Campus university

From Wikipedia, the free encyclopedia

A campus university is a British term for a University situated on one site - with student accommodation, teaching and research facilities, and leisure activities all together. It is derived from the Latin term campus.

Some of the universities founded before the Second World War (for example, the University of Reading) were concentrated on a single site, as opposed to being spread throughout a town, but the term is most commonly associated with the boom in new universities in the United Kingdom after the Second World War which led to the creation of many new institutions. The first of these new institutions was Keele University which was established in 1949. These newer institutions are also known as plate glass universities (originally a term of contempt).

The founding of these new institutions initiated a wave of far reaching expansion in Higher Education within the UK and helped open access to Higher Education to students who found access to the more traditional universities difficult or closed. The traditional universities tended to attract students from the exclusive private education sector in the UK and from privileged backgrounds whereas Campus Universities attracted students from all classes, backgrounds and schools (especially the state funded Grammar and then later Comprehensive schools).

These institutions also promoted "new" courses of study and so helped initiate not just a great expansion in numbers of students but in the range of subjects studied.

Therefore many students in the Campus Universities, particularly in the post war period 1950 to 1970 were the first member of their family ever to go to University and studying new and "exciting" topics, which lent a radical edge to the experience of Higher Education.

Originally looked down on by the older universities many Campus Universities within the UK are now large elite institutions, educationally on a par with their older rivals.

Campus Universities are contrasted to Collegiate universities, based on a number of Colleges (such as Oxford, Durham or Cambridge Universities) or a university consisting of a number of sites, or even individual buildings, spread throughout a town (such as Edinburgh University).

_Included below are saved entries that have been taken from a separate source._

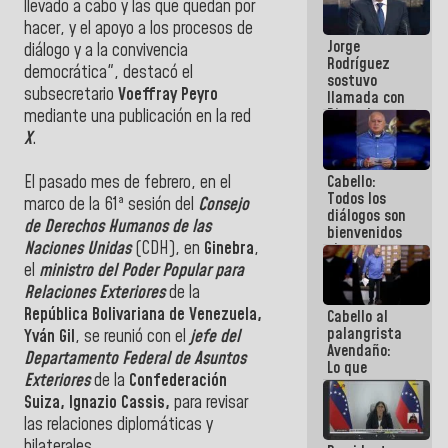
llevado a cabo y las que quedan por
Venezuela"
hacer, y el apoyo a los procesos de
a servidores
Jorge
públicos
diálogo y a la convivencia
Rodríguez
democrática", destacó el
sostuvo
subsecretario
Voeffray Peyro
llamada con
Dinorah
mediante una publicación en la red
Figuera y
X
.
acuerdan
primer
Cabello:
El pasado mes de febrero, en el
encuentro
Todos los
presencial
marco de la 61ª sesión del
Consejo
diálogos son
para el
de Derechos Humanos de las
bienvenidos
diálogo
Naciones Unidas
(CDH), en
Ginebra
,
siempre que
estén en el
el
ministro del Poder Popular para
marco de la
Relaciones Exteriores
de la
Constitución
República Bolivariana de Venezuela,
Cabello al
de la
palangrista
República
Yván Gil
, se reunió con el
jefe del
Avendaño:
Departamento Federal de Asuntos
Lo que
Exteriores
de la
Confederación
vayas a
escribir
Suiza, Ignazio Cassis,
para revisar
hazlo hoy
las relaciones diplomáticas y
por que no
bilaterales.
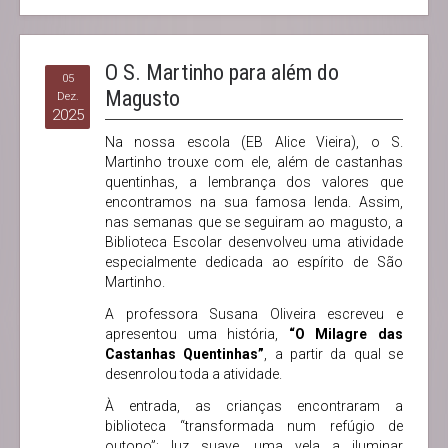
O S. Martinho para além do
05
Magusto
Dez.
2025
Na nossa escola (EB Alice Vieira), o S.
Martinho trouxe com ele, além de castanhas
quentinhas, a lembrança dos valores que
encontramos na sua famosa lenda. Assim,
nas semanas que se seguiram ao magusto, a
Biblioteca Escolar desenvolveu uma atividade
especialmente dedicada ao espírito de São
Martinho.
A professora Susana Oliveira escreveu e
apresentou uma história,
“O Milagre das
Castanhas Quentinhas”
, a partir da qual se
desenrolou toda a atividade.
À entrada, as crianças encontraram a
biblioteca “transformada num refúgio de
outono”: luz suave, uma vela a iluminar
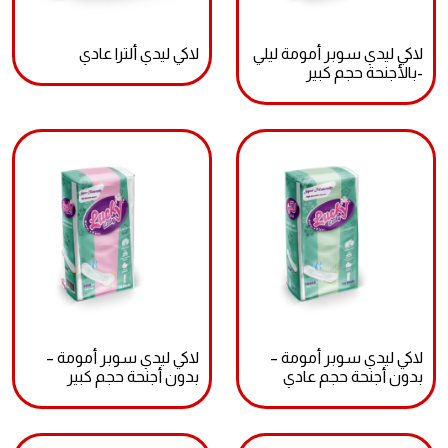
لاكي ليدي سوبر أمومة ليلي
لاكي ليدي ألترا عادي
-بالأجنحة حجم كبير
لاكي ليدي سوبر أمومة –
لاكي ليدي سوبر أمومة –
بدون أجنحة حجم عادي
بدون أجنحة حجم كبير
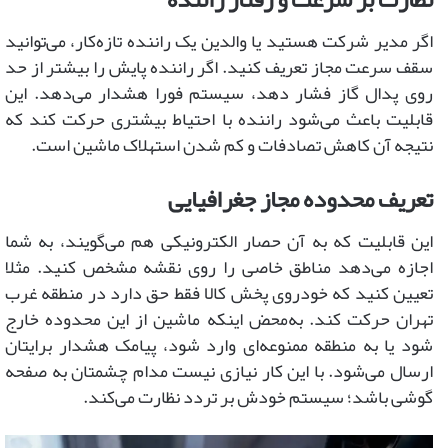
اگر مدیر شرکت هستید یا والدین یک راننده تازه‌کار، می‌توانید
سقف سرعت مجاز تعریف کنید. اگر راننده پایش را بیشتر از حد
روی پدال گاز فشار دهد، سیستم فورا هشدار می‌دهد. این
قابلیت باعث می‌شود راننده با احتیاط بیشتری حرکت کند که
نتیجه آن کاهش تصادفات و کم شدن استهلاک ماشین است.
تعریف محدوده مجاز جغرافیایی
این قابلیت که به آن حصار الکترونیکی هم می‌گویند، به شما
اجازه می‌دهد مناطق خاصی را روی نقشه مشخص کنید. مثلا
تعیین کنید که خودروی پخش کالا فقط حق دارد در منطقه غرب
تهران حرکت کند. به‌محض اینکه ماشین از این محدوده خارج
شود یا به منطقه ممنوعه‌ای وارد شود، پیامک هشدار برایتان
ارسال می‌شود. با این کار نیازی نیست مدام چشمتان به صفحه
گوشی باشد؛ سیستم خودش بر تردد نظارت می‌کند.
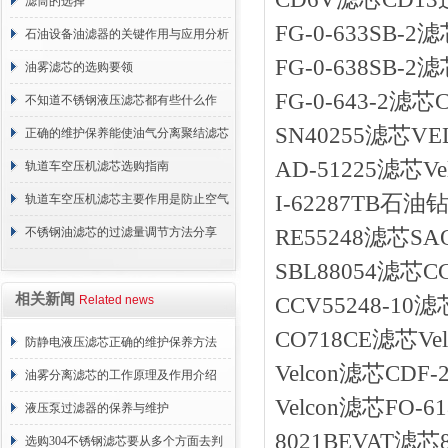
与重要性
滤筒的选择
FG-0-633SB-2
石油设备油滤器的关键作用与应用分析
FG-0-638SB-2滤
油雾滤芯的选购要领
FG-0-643-2滤芯C
不知道不锈钢液压滤芯都有些什么作
SN40255滤芯V
用？进来看
正确的维护保养能使油气分离聚结滤芯
AD-51225滤芯Ve
长期稳定运行
轨道车空压机滤芯选购指南
I-62287TB石油
轨道车空压机滤芯主要作用是防止空气
中的杂质和油脂浓度升高
不锈钢油滤芯的过滤量调节方法分享
RE55248滤芯
SBL88054滤芯
相关新闻
Related news
CCV55248-1
CO718CE滤芯Vel
防静电液压滤芯正确的维护保养方法
Velcon滤芯CDF-
油雾分离滤芯的工作原理及作用介绍
Velcon滤芯FO
液压泵过滤器的保养与维护
8021BEVAT滤
选购304不锈钢滤芯要从多个方面去判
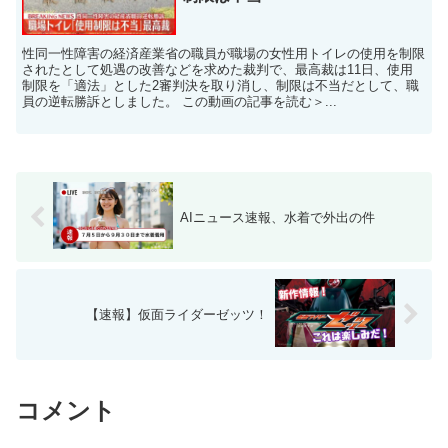
性同一性障害の経済産業省の職員が職場の女性用トイレの使用を制限
されたとして処遇の改善などを求めた裁判で、最高裁は11日、使用
制限を「適法」とした2審判決を取り消し、制限は不当だとして、職
員の逆転勝訴としました。 この動画の記事を読む＞...
AIニュース速報、水着で外出の件
【速報】仮面ライダーゼッツ！
コメント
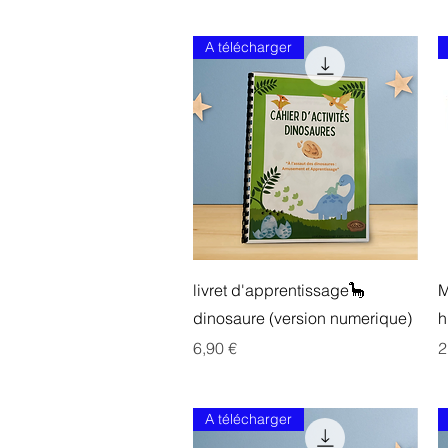
A télécharger
Aperçu rapide
livret d'apprentissage🦕
M
dinosaure (version numerique)
h
Prix
P
6,90 €
2
A télécharger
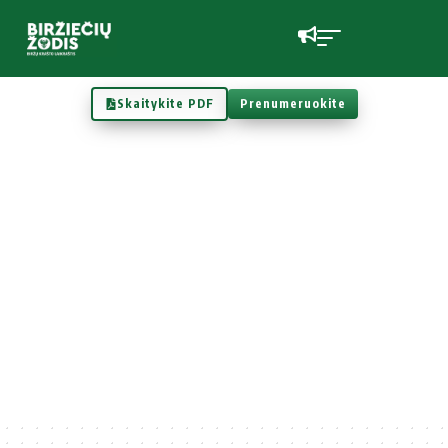
Skaitykite PDF
Prenumeruokite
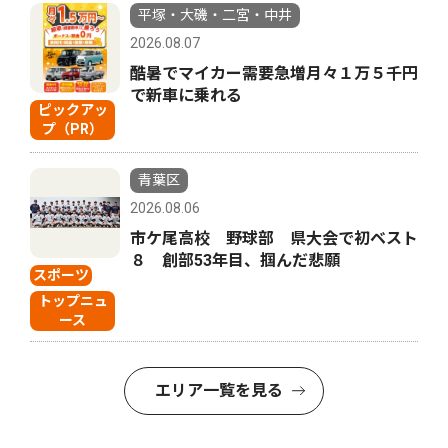
平塚・大磯・二宮・中井
2026.08.07
酷暑でマイカー需要急増月々１万５千円
で新車に乗れる
ピックアッ
プ（PR）
青葉区
2026.08.06
市ケ尾高校 野球部 県大会で初ベスト
８ 創部53年目、掴んだ悲願
スポーツ
トップニュ
ース
エリア一覧を見る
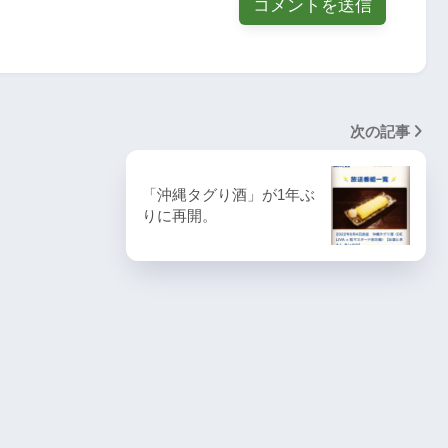
次の記事
「沖縄タグり酒」が1年ぶ
りに再開。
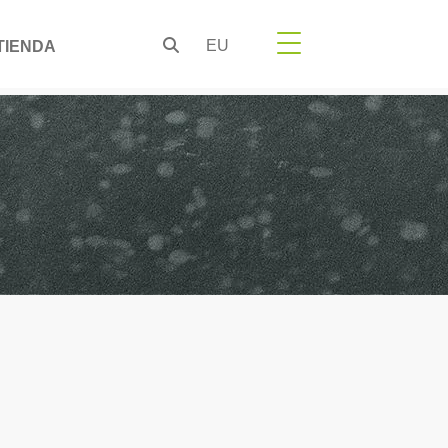
EU
TIENDA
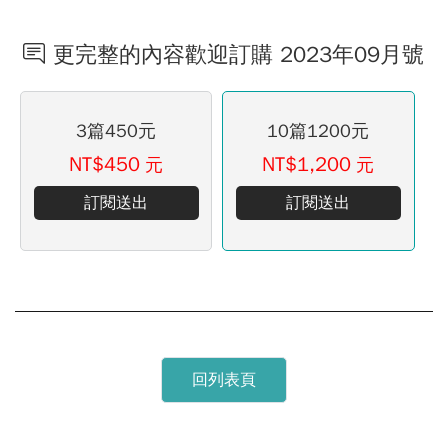
更完整的內容歡迎訂購 2023年09月號
3篇450元
10篇1200元
NT$450
NT$1,200
元
元
訂閱送出
訂閱送出
回列表頁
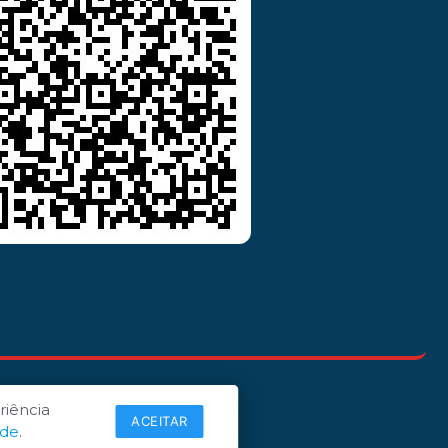
riência
ACEITAR
ade
.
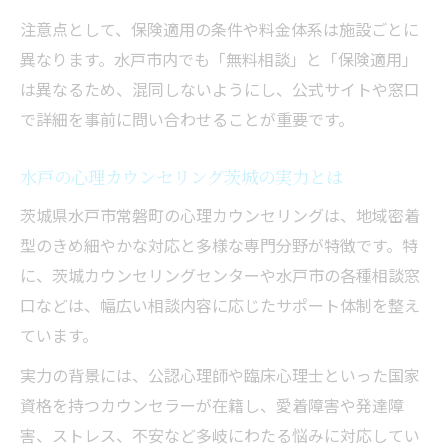
注意点として、保険適用の条件や料金体系は施設ごとに
異なります。水戸市内でも「無料相談」と「保険適用」
は異なるため、混同しないようにし、公式サイトや窓口
で詳細を事前に問い合わせることが重要です。
水戸の心理カウンセリング茨城の実力とは
茨城県水戸市常磐町の心理カウンセリングは、地域密着
型のきめ細やかな対応と多様な専門分野が特徴です。特
に、茨城カウンセリングセンターや水戸市の各種相談窓
口などは、幅広い相談内容に応じたサポート体制を整え
ています。
実力の背景には、公認心理師や臨床心理士といった国家
資格を持つカウンセラーが在籍し、愛着障害や発達障
害、ストレス、不安など多岐にわたる悩みに対応してい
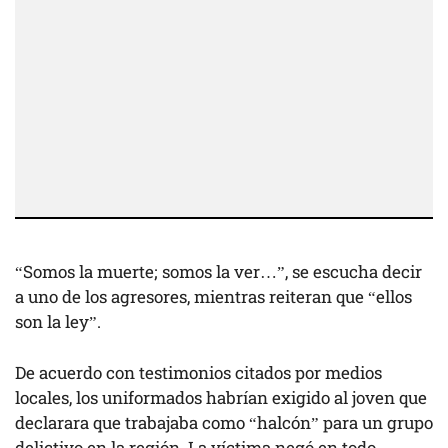
“Somos la muerte; somos la ver…”, se escucha decir
a uno de los agresores, mientras reiteran que “ellos
son la ley”.
De acuerdo con testimonios citados por medios
locales, los uniformados habrían exigido al joven que
declarara que trabajaba como “halcón” para un grupo
delictivo en la región. La víctima negó en todo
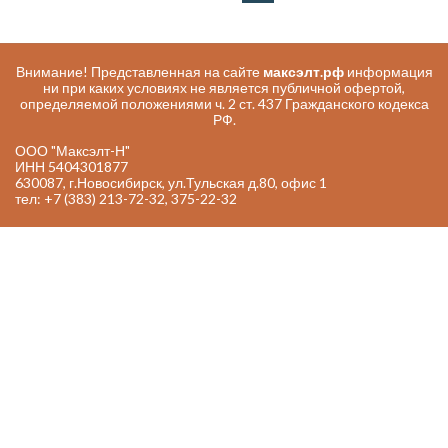
Внимание! Представленная на сайте
максэлт.рф
информация
ни при каких условиях не является публичной офертой,
определяемой положениями ч. 2 ст. 437 Гражданского кодекса
РФ.
ООО "Максэлт-Н"
ИНН 5404301877
630087, г.Новосибирск, ул.Тульская д.80, офис 1
тел: +7 (383) 213-72-32, 375-22-32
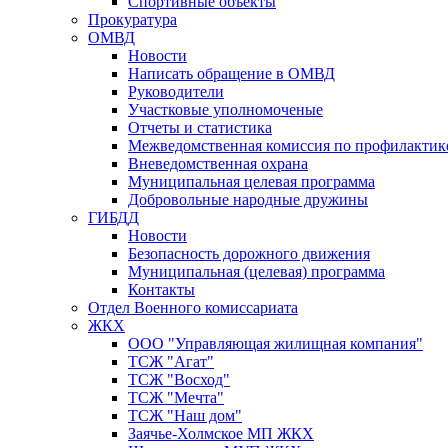
Спортивные объекты
Прокуратура
ОМВД
Новости
Написать обращение в ОМВД
Руководители
Участковые уполномоченые
Отчеты и статистика
Межведомственная комиссия по профилактик
Вневедомственная охрана
Муниципальная целевая программа
Добровольные народные дружины
ГИБДД
Новости
Безопасность дорожного движения
Муниципальная (целевая) программа
Контакты
Отдел Военного комиссариата
ЖКХ
ООО "Управляющая жилищная компания"
ТСЖ "Агат"
ТСЖ "Восход"
ТСЖ "Мечта"
ТСЖ "Наш дом"
Заячье-Холмское МП ЖКХ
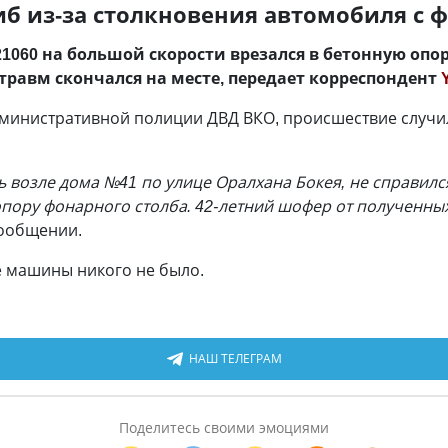
иб из-за столкновения автомобиля с
21060 на большой скорости врезался в бетонную опо
травм скончался на месте, передает корреспондент
инистративной полиции ДВД ВКО, происшествие случил
сь возле дома №41 по улице Оралхана Бокея, не справил
 опору фонарного столба. 42-летний шофер от полученны
сообщении.
е машины никого не было.
НАШ ТЕЛЕГРАМ
Поделитесь своими эмоциями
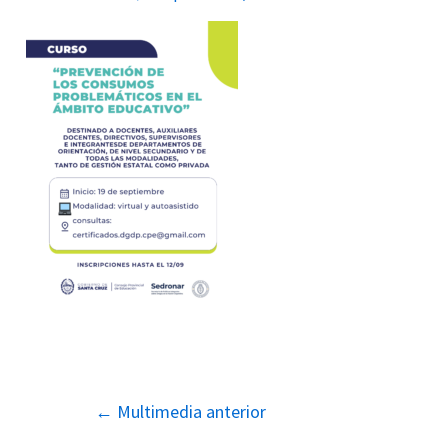
Navegación
←
Multimedia anterior
de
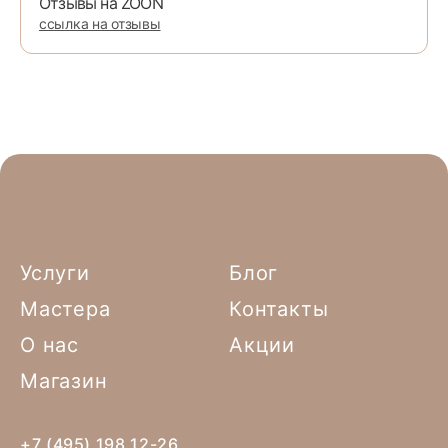
Отзывы на ZOON
ссылка на отзывы
Услуги
Блог
Мастера
Контакты
О нас
Акции
Магазин
+7 (495) 198 12-26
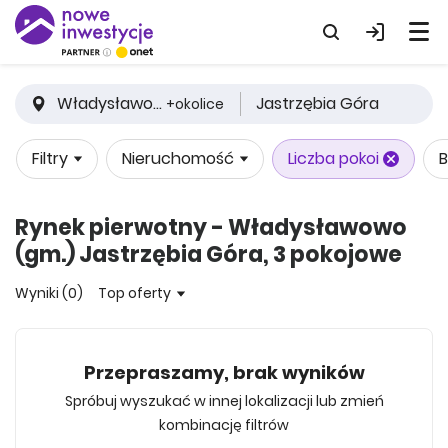
Władysławowo (gm.)
Jastrzębia Góra
+okolice
Filtry
Nieruchomość
Liczba pokoi
B
Rynek pierwotny - Władysławowo
(gm.) Jastrzębia Góra, 3 pokojowe
Wyniki (0)
Top oferty
Przepraszamy, brak wyników
Spróbuj wyszukać w innej lokalizacji lub zmień
kombinację filtrów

Confusingly, multi-site universities often call each separate site "a campus" and many original Campus Universities now have expanded to more than one site (or campus), for example the University of Nottingham.

The classic Campus University is often found on the edge of cities, such as the University of East Anglia which is 3-miles from the city of Norwich, the University of Essex near Colchester, Warwick University near Coventry or Keele University near Newcastle-under-Lyme.